§ WORK ORDER
All lines below containing the string "Baumaßnahmen" are to be copied.

▶

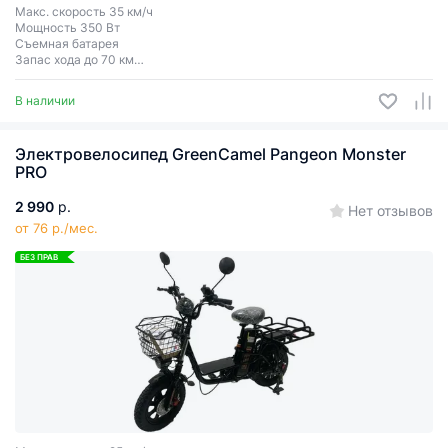
Макс. скорость 35 км/ч
Мощность 350 Вт
Съемная батарея
Запас хода до 70 км
Колеса 27.5″
В наличии
Электровелосипед GreenCamel Pangeon Monster
PRO
2 990
р.
Нет отзывов
от 76 р./мес.
БЕЗ ПРАВ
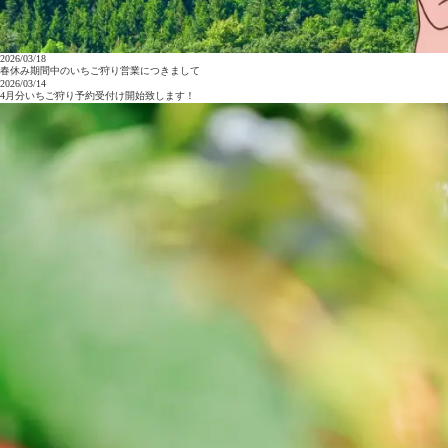
2026/03/18
春休み期間中のいちご狩り営業につきまして
2026/03/14
4月分いちご狩り予約受付け開始致します！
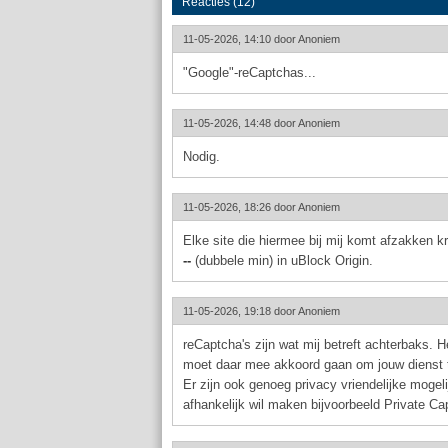
Reacties (12)
11-05-2026, 14:10 door
Anoniem
"Google"-reCaptchas...
11-05-2026, 14:48 door
Anoniem
Nodig.
11-05-2026, 18:26 door
Anoniem
Elke site die hiermee bij mij komt afzakken k
--
(dubbele min) in uBlock Origin.
11-05-2026, 19:18 door
Anoniem
reCaptcha's zijn wat mij betreft achterbaks.
moet daar mee akkoord gaan om jouw dienst 
Er zijn ook genoeg privacy vriendelijke mogeli
afhankelijk wil maken bijvoorbeeld Private C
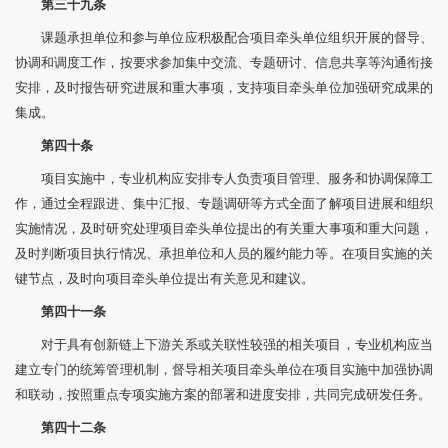
第三十九条
课题承担单位和参与单位应积极配合项目牵头单位组织开展的督导、
协调和调度工作，按要求参加集中交流、专题研讨、信息共享等沟通衔接
安排，及时报告研究进展和重大事项，支持项目牵头单位加强研究成果的
集成。
第四十条
项目实施中，专业机构应安排专人负责项目管理、服务和协调保障工
作，通过全程跟进、集中汇报、专题调研等方式全面了解项目进展和组织
实施情况，及时研究处理项目牵头单位提出的有关重大事项和重大问题，
及时判断项目执行情况、承担单位和人员的履约能力等。在项目实施的关
键节点，及时向项目牵头单位提出有关意见和建议。
第四十一条
对于具有创新链上下游关系或关联性较强的相关项目，专业机构应当
建立专门的统筹管理机制，督导相关项目牵头单位在项目实施中加强协调
和联动，按照重点专项实施方案的部署和进度安排，共同完成研发任务。
第四十二条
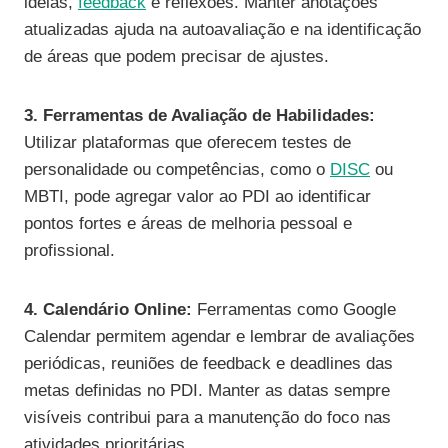
ideias,
feedback
e reflexões. Manter anotações
atualizadas ajuda na autoavaliação e na identificação
de áreas que podem precisar de ajustes.
3. Ferramentas de Avaliação de Habilidades:
Utilizar plataformas que oferecem testes de
personalidade ou competências, como o
DISC
ou
MBTI, pode agregar valor ao PDI ao identificar
pontos fortes e áreas de melhoria pessoal e
profissional.
4. Calendário Online:
Ferramentas como Google
Calendar permitem agendar e lembrar de avaliações
periódicas, reuniões de feedback e deadlines das
metas definidas no PDI. Manter as datas sempre
visíveis contribui para a manutenção do foco nas
atividades prioritárias.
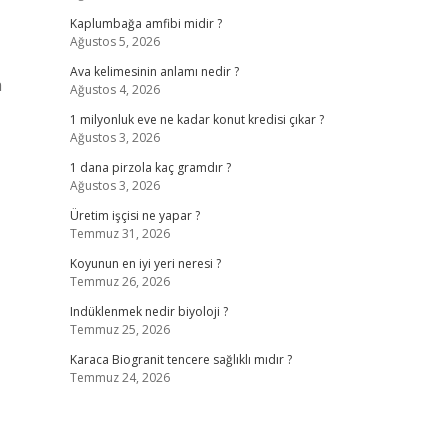
Kaplumbağa amfibi midir ?
Ağustos 5, 2026
Ava kelimesinin anlamı nedir ?
a
Ağustos 4, 2026
1 milyonluk eve ne kadar konut kredisi çıkar ?
Ağustos 3, 2026
1 dana pirzola kaç gramdır ?
Ağustos 3, 2026
Üretim işçisi ne yapar ?
Temmuz 31, 2026
Koyunun en iyi yeri neresi ?
Temmuz 26, 2026
Indüklenmek nedir biyoloji ?
Temmuz 25, 2026
Karaca Biogranit tencere sağlıklı mıdır ?
Temmuz 24, 2026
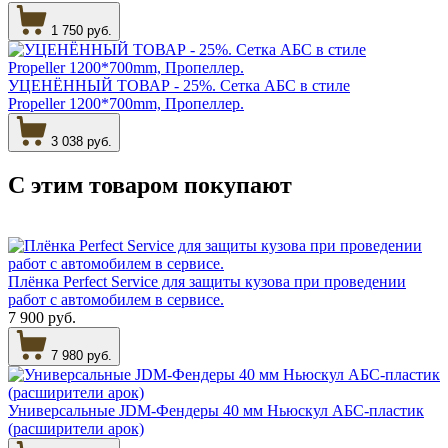
1 750 руб.
УЦЕНЁННЫЙ ТОВАР - 25%. Сетка АБС в стиле
Propeller 1200*700mm, Пропеллер.
3 038 руб.
С этим товаром
покупают
Плёнка Perfect Service для защиты кузова при проведении
работ с автомобилем в сервисе.
7 900 руб.
7 980 руб.
Универсальные JDM-Фендеры 40 мм Ньюскул АБС-пластик
(расширители арок)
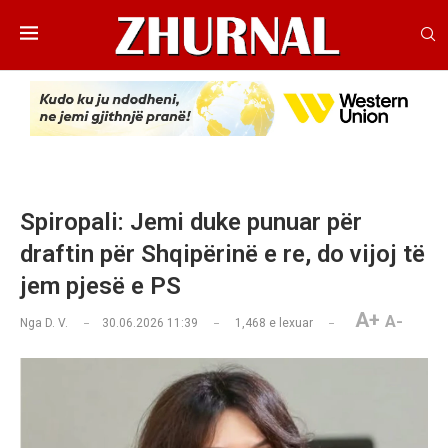
Spiropali: Jemi duke punuar për
draftin për Shqipërinë e re, do vijoj të
jem pjesë e PS
A+
A-
Nga
D. V.
30.06.2026 11:39
1,468
e lexuar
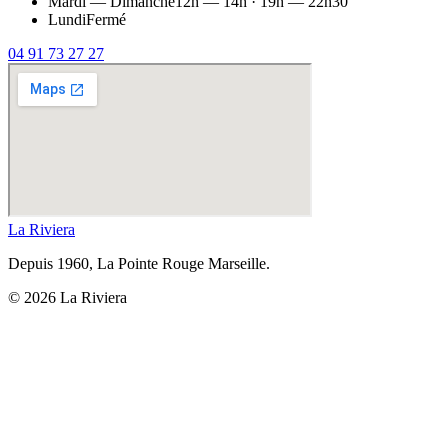
Mardi — Dimanche
12h — 14h · 19h — 22h30
Lundi
Fermé
04 91 73 27 27
La
Riviera
Depuis 1960, La Pointe Rouge Marseille.
©
2026
La Riviera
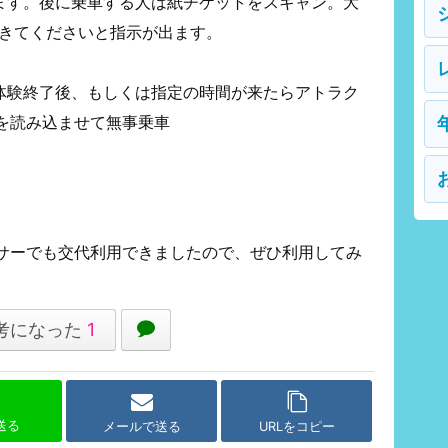
ます。後に乗車する人は紙チケットをスキャン。大
てきてくださいと指示が出ます。
体験終了後、もしくは指定の時間が来たらアトラク
を読み込ませて無事乗車
。
サーでも交代利用できましたので、ぜひ利用してみ
考になった
1
で送る
メールで送る
URLをコピー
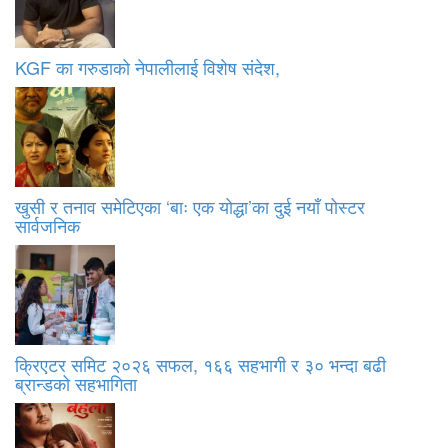
KGF का गरुडाको नेपालीलाई विशेष संदेश,
खुसी र तनाव समेटिएका ‘बाः एक योद्धा’का दुई नयाँ पोस्टर
सार्वजनिक
क्रिएटर समिट २०२६ सफल, १६६ सहभागी र ३० भन्दा बढी
ब्रान्डको सहभागिता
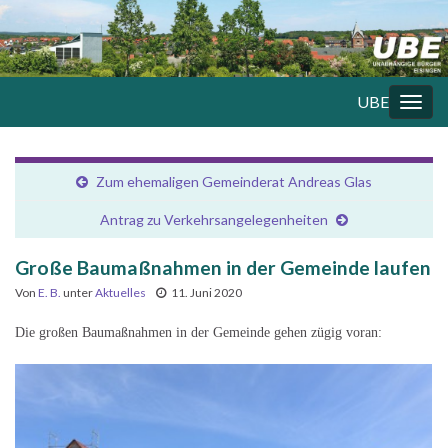
UBE
Navi
umsc
Zum ehemaligen Gemeinderat Andreas Glas
Antrag zu Verkehrsangelegenheiten
Große Baumaßnahmen in der Gemeinde laufen
Von
E. B.
unter
Aktuelles
11. Juni 2020
Die großen Baumaßnahmen in der Gemeinde gehen zügig voran:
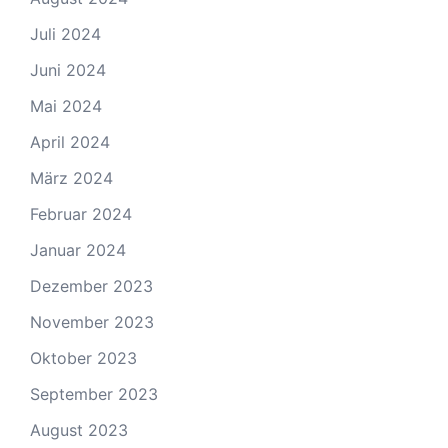
Juli 2024
Juni 2024
Mai 2024
April 2024
März 2024
Februar 2024
Januar 2024
Dezember 2023
November 2023
Oktober 2023
September 2023
August 2023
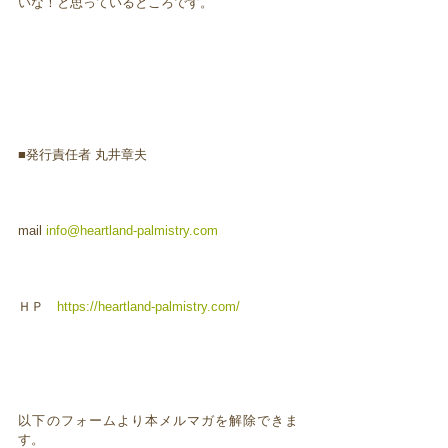
いな！と思っているところです。
■発行責任者 丸井章夫
mail
info@heartland-palmistry.com
ＨＰ
https://heartland-palmistry.com/
以下のフォームより本メルマガを解除できま
す。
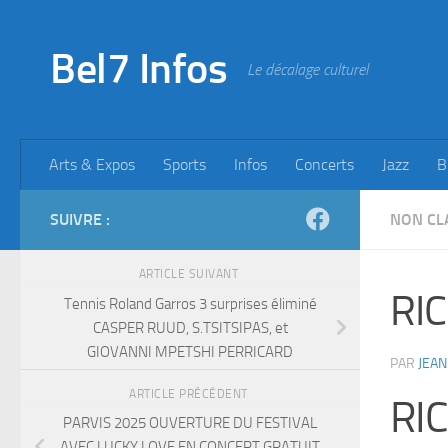
Skip to content
Bel7 Infos
Le décalage culturel
Arts & Expos
Sports
Infos
Concerts
Jazz
B
SUIVRE :
NON CL
ARTICLE SUIVANT
RIC
Tennis Roland Garros 3 surprises éliminé
CASPER RUUD, S.TSITSIPAS, et
GIOVANNI MPETSHI PERRICARD
PAR
JEAN
ARTICLE PRÉCÉDENT
RI
PARVIS 2025 OUVERTURE DU FESTIVAL
AVEC LUCKY LOVE EN CONCERT GRATUIT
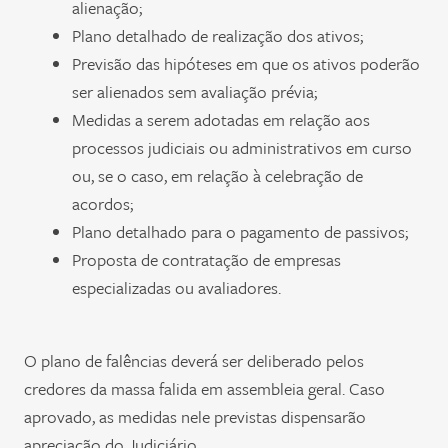
alienação;
Plano detalhado de realização dos ativos;
Previsão das hipóteses em que os ativos poderão
ser alienados sem avaliação prévia;
Medidas a serem adotadas em relação aos
processos judiciais ou administrativos em curso
ou, se o caso, em relação à celebração de
acordos;
Plano detalhado para o pagamento de passivos;
Proposta de contratação de empresas
especializadas ou avaliadores.
O plano de falências deverá ser deliberado pelos
credores da massa falida em assembleia geral. Caso
aprovado, as medidas nele previstas dispensarão
apreciação do Judiciário.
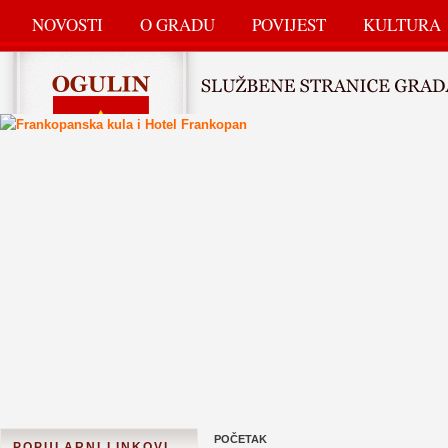
NOVOSTI
O GRADU
POVIJEST
KULTURA
POČETAK
POPULARNI LINKOVI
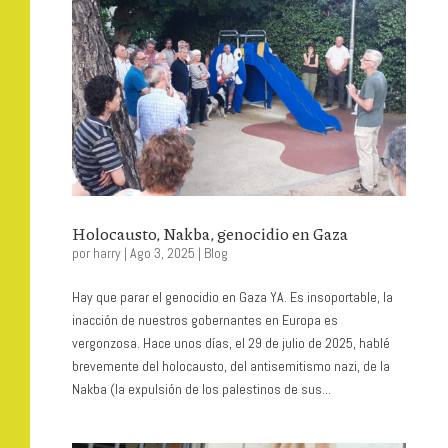
Holocausto, Nakba, genocidio en Gaza
por
harry
|
Ago 3, 2025
|
Blog
Hay que parar el genocidio en Gaza YA. Es insoportable, la
inacción de nuestros gobernantes en Europa es
vergonzosa. Hace unos días, el 29 de julio de 2025, hablé
brevemente del holocausto, del antisemitismo nazi, de la
Nakba (la expulsión de los palestinos de sus...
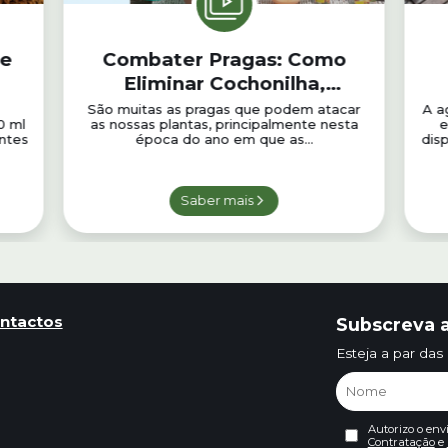
 e
Combater Pragas: Como
Eliminar Cochonilha,
Pulgões, Aranhiço Vermelho
São muitas as pragas que podem atacar
A a
0 ml
as nossas plantas, principalmente nesta
e
e Mosquinha Branca
ntes
época do ano em que as...
dis
Saber mais
ntactos
Subscreva a
Esteja a par das
Autorizo o env
Contratação
e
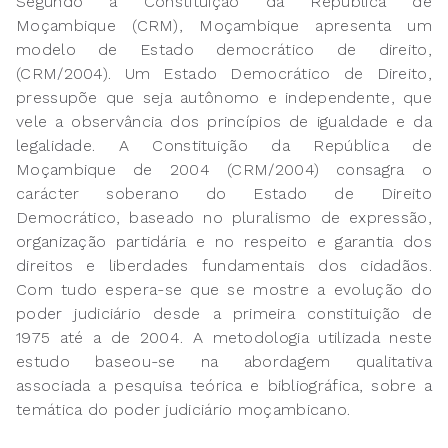
Segundo a Constituição da República de
Moçambique (CRM), Moçambique apresenta um
modelo de Estado democrático de direito,
(CRM/2004). Um Estado Democrático de Direito,
pressupõe que seja autônomo e independente, que
vele a observância dos princípios de igualdade e da
legalidade. A Constituição da República de
Moçambique de 2004 (CRM/2004) consagra o
carácter soberano do Estado de Direito
Democrático, baseado no pluralismo de expressão,
organização partidária e no respeito e garantia dos
direitos e liberdades fundamentais dos cidadãos.
Com tudo espera-se que se mostre a evolução do
poder judiciário desde a primeira constituição de
1975 até a de 2004. A metodologia utilizada neste
estudo baseou-se na abordagem qualitativa
associada a pesquisa teórica e bibliográfica, sobre a
temática do poder judiciário moçambicano.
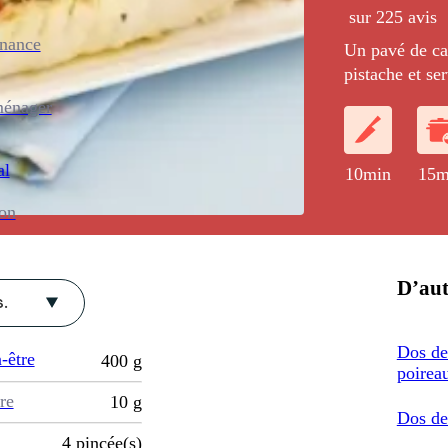
sur 225 avis
enance
Un pavé de ca
pistache et se
légèrement aci
ménager
al
10min
15m
ion
D’aut
.
Dos de
-être
400
g
poirea
re
10
g
Dos de
4
pincée(s)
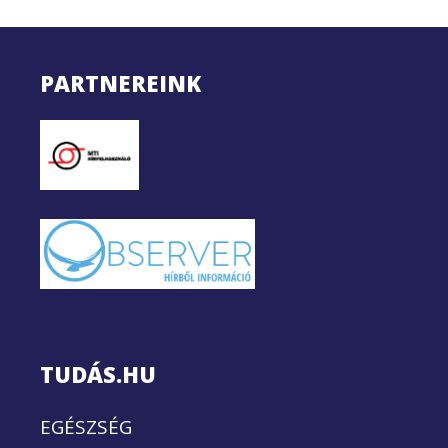
PARTNEREINK
TUDÁS.HU
EGÉSZSÉG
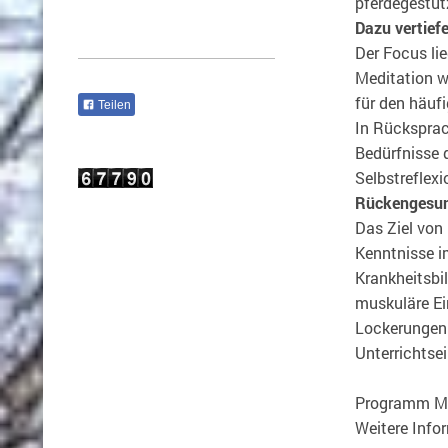
pferdegestüt
Dazu vertief
Der Focus li
Meditation w
für den häufi
Teilen
In Rücksprac
Bedürfnisse 
Selbstreflexi
Rückengesund
Das Ziel von
Kenntnisse i
Krankheitsbi
muskuläre E
Lockerungen u
Unterrichtse
Programm Mon
Weitere Info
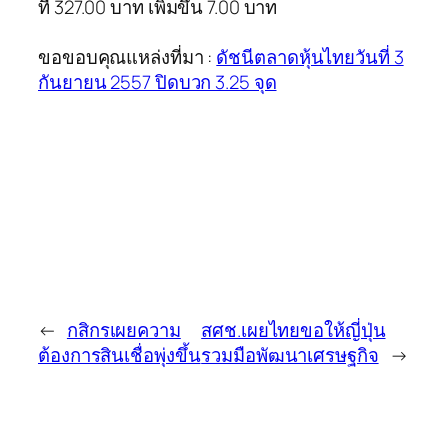
ที่ 327.00 บาท เพิ่มขึ้น 7.00 บาท
ขอขอบคุณแหล่งที่มา :
ดัชนีตลาดหุ้นไทยวันที่ 3
กันยายน 2557 ปิดบวก 3.25 จุด
←
กสิกรเผยความ
สศช.เผยไทยขอให้ญี่ปุ่น
ต้องการสินเชื่อพุ่งขึ้น
รวมมือพัฒนาเศรษฐกิจ
→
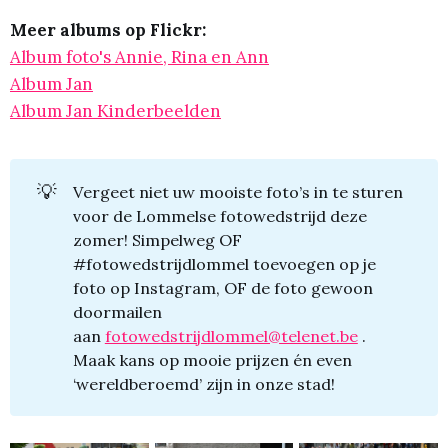
Meer albums op Flickr:
Album foto's Annie, Rina en Ann
Album Jan
Album Jan Kinderbeelden
💡
Vergeet niet uw mooiste foto’s in te sturen
voor de Lommelse fotowedstrijd deze
zomer! Simpelweg OF
#fotowedstrijdlommel toevoegen op je
foto op Instagram, OF de foto gewoon
doormailen
aan
fotowedstrijdlommel@telenet.be
.
Maak kans op mooie prijzen én even
‘wereldberoemd’ zijn in onze stad!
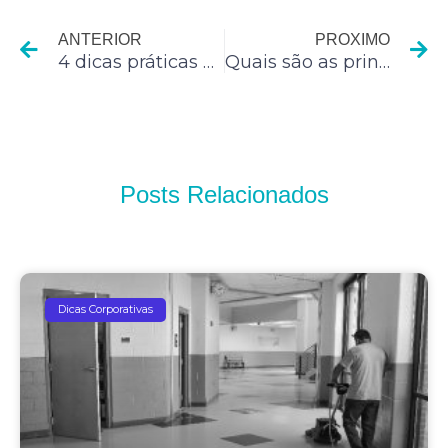
ANTERIOR
PROXIMO
4 dicas práticas para combater a gengivite
Quais são as principais responsabilidades dos síndicos?
Posts Relacionados
Dicas Corporativas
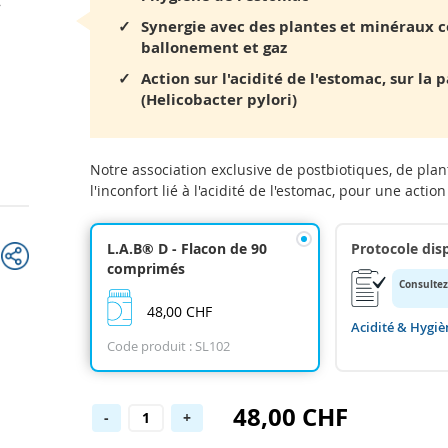
Synergie avec des plantes et minéraux co
ballonement et gaz
Action sur l'acidité de l'estomac, sur la
(Helicobacter pylori)
Notre association exclusive de postbiotiques, de plan
l'inconfort lié à l'acidité de l'estomac, pour une actio
L.A.B® D - Flacon de 90
Protocole dis
comprimés
Consultez
48,00 CHF
Acidité & Hygiè
Code produit : SL102
48,00 CHF
-
+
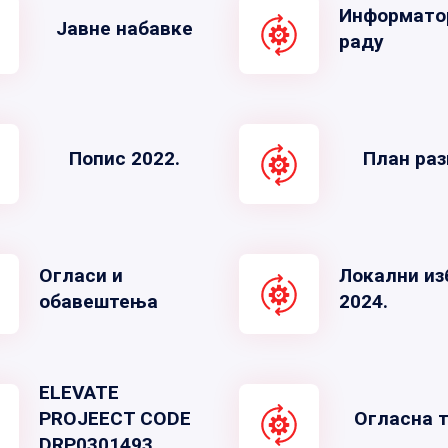
Информато
Јавне набавке
раду
Попис 2022.
План раз
Огласи и
Локални из
обавештења
2024.
ELEVATE
PROJEECT CODE
Огласна 
DRP0301493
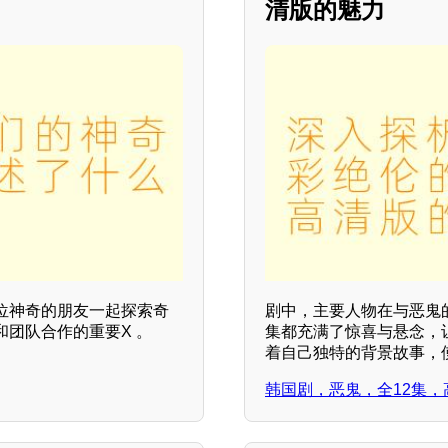
清版的魅力
位神奇的朋友一起探索奇
剧中，主要人物在与恶鬼
团队合作的重要X 。
集都充满了惊喜与悬念，
着自己独特的背景故事，
韩国剧，恶鬼，全12集，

◀

§ RESPONSE
Große Baumaßnahmen in der Gemeinde laufen
Die großen Baumaßnahmen in der Gemeinde gehen zügig voran:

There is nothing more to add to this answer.